_PROBLEM STATEMENT_.
Reproduce the extracted text of every item below verbatim, line by line. Omit the pictures from your answer.

(Page images with their extracted text)
•••••

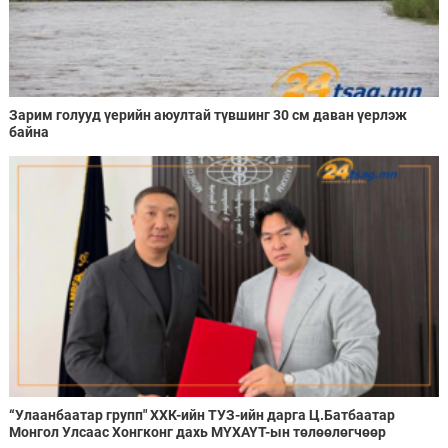
Зарим голууд үерийн аюултай түвшинг 30 см даван үерлэж
байна
“Улаанбаатар групп" ХХК-ийн ТУЗ-ийн дарга Ц.Батбаатар
Монгол Улсаас Хонгконг дахь МҮХАҮТ-ын төлөөлөгчөөр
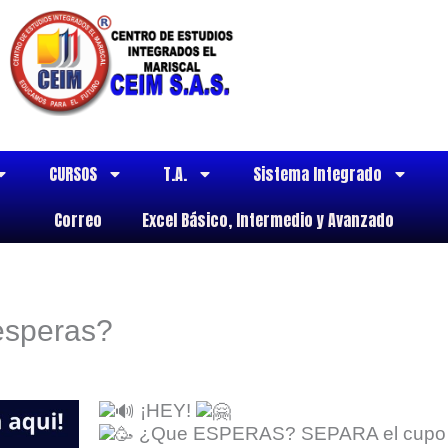
CURSOS
T.A.
Sistema Integrado
Correo
Excel Básico, Intermedio y Avanzado
esperas?
¡HEY!
¿Que ESPERAS? SEPARA el cupo p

•••••

_EXERCISE OUTPUT_.
Зарим голууд үерийн аюултай түвшинг 30 см даван үерлэж
байна
“Улаанбаатар групп" ХХК-ийн ТУЗ-ийн дарга Ц.Батбаатар
Монгол Улсаас Хонгконг дахь МҮХАҮТ-ын төлөөлөгчөөр
CURSOS
T.A.
Sistema Integrado
Correo
Excel Básico, Intermedio y Avanzado
esperas?
¡HEY!
¿Que ESPERAS? SEPARA el cupo p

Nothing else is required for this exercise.